Tribune Co., the owner of the Los Angeles Times, decided not to file a new plan to exit bankruptcy because it is negotiating with creditors, Chief Executive Officer Randy Michaels told employees in an e-mail today.

The three-sentence note said the company would not amend its plan “at the present time.” Company spokesman Gary Weitman said the company wouldn’t comment further.

The decision came a week after Tribune company lawyer James Conlan said the company was being forced to rewrite its reorganization plan because of the collapse of a deal to divide ownership of the publisher among senior lenders. Conlan had told U.S. Bankruptcy Judge Kevin J. Carey in Wilmington, Delaware that the company would file a new plan by today designed to attract as much creditor support as possible.

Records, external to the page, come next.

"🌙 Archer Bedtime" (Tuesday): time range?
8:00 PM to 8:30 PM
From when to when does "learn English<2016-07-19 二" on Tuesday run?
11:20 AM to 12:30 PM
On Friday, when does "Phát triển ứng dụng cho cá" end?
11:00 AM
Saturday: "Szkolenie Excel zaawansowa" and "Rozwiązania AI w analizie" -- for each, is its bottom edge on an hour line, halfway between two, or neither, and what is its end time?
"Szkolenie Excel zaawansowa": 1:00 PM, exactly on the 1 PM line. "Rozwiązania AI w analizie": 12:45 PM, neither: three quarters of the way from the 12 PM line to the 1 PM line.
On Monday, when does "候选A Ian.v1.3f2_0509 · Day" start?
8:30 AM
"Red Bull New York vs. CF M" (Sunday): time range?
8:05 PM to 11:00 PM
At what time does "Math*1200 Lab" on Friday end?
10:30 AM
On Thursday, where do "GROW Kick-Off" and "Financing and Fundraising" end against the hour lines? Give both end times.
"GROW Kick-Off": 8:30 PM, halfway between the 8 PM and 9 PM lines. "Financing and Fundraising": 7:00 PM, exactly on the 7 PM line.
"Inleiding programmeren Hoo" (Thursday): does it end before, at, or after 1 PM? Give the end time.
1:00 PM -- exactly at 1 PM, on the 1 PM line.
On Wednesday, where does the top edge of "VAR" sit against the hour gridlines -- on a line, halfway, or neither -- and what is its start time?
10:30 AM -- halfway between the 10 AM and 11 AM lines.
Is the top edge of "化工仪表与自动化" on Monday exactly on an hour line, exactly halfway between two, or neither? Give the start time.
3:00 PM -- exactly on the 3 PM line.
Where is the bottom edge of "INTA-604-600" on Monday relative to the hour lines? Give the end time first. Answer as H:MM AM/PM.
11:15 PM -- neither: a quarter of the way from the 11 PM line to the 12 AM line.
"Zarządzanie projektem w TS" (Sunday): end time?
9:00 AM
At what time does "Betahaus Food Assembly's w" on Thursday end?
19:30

The company’s current reorganization proposal is designed to end the threat of lawsuits against company officials and its senior lenders over Tribune’s 2007 buyout. Under the plan, those lenders would split among themselves more than 90 percent of Tribune’s equity.

JPMorgan Chase & Co. and Angelo Gordon & Co. canceled an agreement to support the plan after a court-appointed bankruptcy examiner found that senior lenders could be vulnerable to a lawsuit from Chicago-based Tribune’s lower-ranking, pre-buyout creditors.

Zell Buyout

Tribune filed bankruptcy in December 2008, one year after real-estate billionaire Sam Zell led a buyout of shareholders using more than $8 billion in new debt. Tribune also owns the Chicago Tribune, as well as broadcast stations and cable channels.

Conlan disclosed the end of the company’s alliance with senior lenders on Aug. 20.

That alliance was built on an April agreement among JPMorgan and Angelo Gordon and creditors Law Debenture Trust Co. and Centerbridge Credit Advisors to settle their differences and support Tribune’s plan of reorganization.

In early August, JPMorgan and Angelo Gordon notified the other parties by e-mail that they were quitting, citing a clause in the agreement allowing them to back out should Tribune pull its support for the original reorganization plan, according to court papers filed by Law Debenture.

The case is In re Tribune Co., 08-13141, U.S. Bankruptcy Court, District of Delaware (Wilmington).